Search the listing below for the string "pixels", then copy every line it appears in.

==== Data supplied ====

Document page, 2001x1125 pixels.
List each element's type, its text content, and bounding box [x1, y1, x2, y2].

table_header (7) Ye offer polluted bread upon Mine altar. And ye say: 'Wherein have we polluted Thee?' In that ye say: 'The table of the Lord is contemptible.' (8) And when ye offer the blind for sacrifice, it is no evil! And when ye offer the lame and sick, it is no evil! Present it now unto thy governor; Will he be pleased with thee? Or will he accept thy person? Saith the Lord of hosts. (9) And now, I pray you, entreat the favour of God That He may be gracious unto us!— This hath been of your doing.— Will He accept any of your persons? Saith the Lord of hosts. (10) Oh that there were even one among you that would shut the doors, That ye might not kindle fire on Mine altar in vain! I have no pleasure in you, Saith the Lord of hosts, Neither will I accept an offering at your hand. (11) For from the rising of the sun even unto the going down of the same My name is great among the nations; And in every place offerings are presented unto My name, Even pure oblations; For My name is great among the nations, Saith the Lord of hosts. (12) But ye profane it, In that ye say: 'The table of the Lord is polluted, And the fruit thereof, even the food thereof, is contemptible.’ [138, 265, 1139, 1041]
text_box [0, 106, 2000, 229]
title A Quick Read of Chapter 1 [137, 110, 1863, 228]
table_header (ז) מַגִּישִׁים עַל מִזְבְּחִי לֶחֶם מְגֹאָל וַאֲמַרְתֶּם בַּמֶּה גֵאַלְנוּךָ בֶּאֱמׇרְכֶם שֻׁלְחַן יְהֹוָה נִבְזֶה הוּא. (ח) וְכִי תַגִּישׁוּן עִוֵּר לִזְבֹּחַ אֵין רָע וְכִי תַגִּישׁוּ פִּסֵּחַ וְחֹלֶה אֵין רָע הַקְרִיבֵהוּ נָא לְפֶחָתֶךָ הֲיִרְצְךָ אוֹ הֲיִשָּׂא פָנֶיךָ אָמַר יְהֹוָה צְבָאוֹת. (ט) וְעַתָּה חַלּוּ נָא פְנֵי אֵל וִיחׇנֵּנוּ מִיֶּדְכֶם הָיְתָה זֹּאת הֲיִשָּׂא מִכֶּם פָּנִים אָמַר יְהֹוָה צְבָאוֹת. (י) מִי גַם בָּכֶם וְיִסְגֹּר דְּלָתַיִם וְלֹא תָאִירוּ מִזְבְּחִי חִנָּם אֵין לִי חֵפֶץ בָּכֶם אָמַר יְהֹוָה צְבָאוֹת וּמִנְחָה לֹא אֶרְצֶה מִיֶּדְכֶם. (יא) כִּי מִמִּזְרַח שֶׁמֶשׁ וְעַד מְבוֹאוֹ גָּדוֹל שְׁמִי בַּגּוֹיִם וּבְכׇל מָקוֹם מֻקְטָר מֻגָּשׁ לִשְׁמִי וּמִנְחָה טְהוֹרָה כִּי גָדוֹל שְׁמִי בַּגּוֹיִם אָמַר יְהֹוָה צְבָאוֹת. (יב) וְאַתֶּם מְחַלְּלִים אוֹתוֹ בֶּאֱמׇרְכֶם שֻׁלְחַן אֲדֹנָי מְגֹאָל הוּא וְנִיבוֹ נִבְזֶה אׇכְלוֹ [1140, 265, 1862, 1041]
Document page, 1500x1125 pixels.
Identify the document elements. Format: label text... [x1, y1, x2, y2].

====

Task result:
Document page, 2001x1125 pixels.
Document page, 1500x1125 pixels.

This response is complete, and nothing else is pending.